### [What this task involves]
Reproduce word for word the part of the forum thread on styling Asian hair below, from "## luvsic (Mar" to "help I can get.".

### [Document extract]
________________________
# Styling Asian Hair



## luvsic (Mar 13, 2010)

Hey all,

I was wondering if any of you had any tricks to having a style hold! Product recommendations, styling tools - you name it, I need all the help I can get. 

One thing I especially want to learn is* how to make teasing hold. *My hair is not fine, it is "normal", but for some reason for the life of me teasing falls flat within seconds, no matter how much hairspray I use or how much I backcomb. This is what irritates me most - especially if I am trying to do a style like a "hive" or just have a little extra umph for the day. 

As for holding curls - don't even get me started. I feel like I've tried ever method and hairspray under the sun - curling irons, hot rollers (I've had the most luck with these so far), curling + cupping for 15 seconds, curling + pinning, NOTHING WORKS. I think I just need a hairspray that can handle my do.

Anyway, any recs are appreciated! I am thinking of getting some sea salt this weekend and trying out a beachy waves look..


----------



## MissAlexisDDD (Mar 13, 2010)

This is what I do. 
	

	
	
		
		

		
			





 I use paul mitchell spray hold me tight. I backcomb up all the way to the end of my hair and then use the spray, and then use my flat iron to go over the now veritcal strand.


----------



## Civies (Mar 27, 2010)

My curls stay all day long and my hair never did until now! The magic weapon is.. my flat iron. It holds curls way better than a regular curling iron. HTH. If I didn't want to I wouldn't even put in hairspray because my hair would still stay. About the teasing, I can never get mine to stay all day but I can get it up for a good few hours. I usually tease in 'layers' so I don't just tease one section like crazy and hope for that to stay up. I tease from the back of my had to the mid (horizontally speaking) so that my highest layers have something to fall on (my other teased layers) instead of falling flat back onto my head. Sorry if that was confusing for you


----------



## xsnowwhite (Mar 27, 2010)

try gel in your hair before blow drying it then curling it. gel will make the curl hold reallly well.


----------
________________________
### [Stored data]
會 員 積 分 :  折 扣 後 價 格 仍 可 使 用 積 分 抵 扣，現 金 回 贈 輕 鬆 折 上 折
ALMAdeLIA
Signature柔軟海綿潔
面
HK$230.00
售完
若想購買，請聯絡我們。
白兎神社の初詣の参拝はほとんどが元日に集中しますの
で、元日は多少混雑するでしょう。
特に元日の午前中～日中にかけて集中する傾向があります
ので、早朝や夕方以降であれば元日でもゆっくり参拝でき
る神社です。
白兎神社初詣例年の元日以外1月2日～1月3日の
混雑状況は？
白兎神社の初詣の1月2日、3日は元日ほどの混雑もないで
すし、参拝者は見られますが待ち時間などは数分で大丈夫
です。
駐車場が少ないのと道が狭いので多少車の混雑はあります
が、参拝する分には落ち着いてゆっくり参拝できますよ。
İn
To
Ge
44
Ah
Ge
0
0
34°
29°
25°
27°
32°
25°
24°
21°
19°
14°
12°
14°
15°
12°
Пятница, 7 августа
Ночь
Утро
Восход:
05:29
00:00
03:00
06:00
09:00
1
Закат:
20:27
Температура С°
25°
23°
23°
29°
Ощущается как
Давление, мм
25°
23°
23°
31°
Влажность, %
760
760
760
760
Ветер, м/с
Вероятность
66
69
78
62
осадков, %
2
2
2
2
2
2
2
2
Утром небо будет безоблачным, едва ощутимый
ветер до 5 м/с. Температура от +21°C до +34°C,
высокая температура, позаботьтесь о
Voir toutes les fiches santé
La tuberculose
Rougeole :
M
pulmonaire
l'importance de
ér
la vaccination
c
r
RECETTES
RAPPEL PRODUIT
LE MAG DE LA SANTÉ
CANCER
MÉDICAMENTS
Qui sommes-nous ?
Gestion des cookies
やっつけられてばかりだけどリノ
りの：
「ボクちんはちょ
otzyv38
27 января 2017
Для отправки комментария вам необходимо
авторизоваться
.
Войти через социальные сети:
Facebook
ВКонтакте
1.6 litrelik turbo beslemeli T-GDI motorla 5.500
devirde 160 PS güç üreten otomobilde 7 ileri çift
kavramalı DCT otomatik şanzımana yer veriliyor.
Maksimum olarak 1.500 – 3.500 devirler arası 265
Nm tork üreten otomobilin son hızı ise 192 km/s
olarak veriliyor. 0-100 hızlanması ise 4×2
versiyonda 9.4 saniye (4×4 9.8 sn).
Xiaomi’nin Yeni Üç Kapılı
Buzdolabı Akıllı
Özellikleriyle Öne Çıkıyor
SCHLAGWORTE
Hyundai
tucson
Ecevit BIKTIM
________________________
### [Your response]
## luvsic (Mar 13, 2010)

Hey all,

I was wondering if any of you had any tricks to having a style hold! Product recommendations, styling tools - you name it, I need all the help I can get.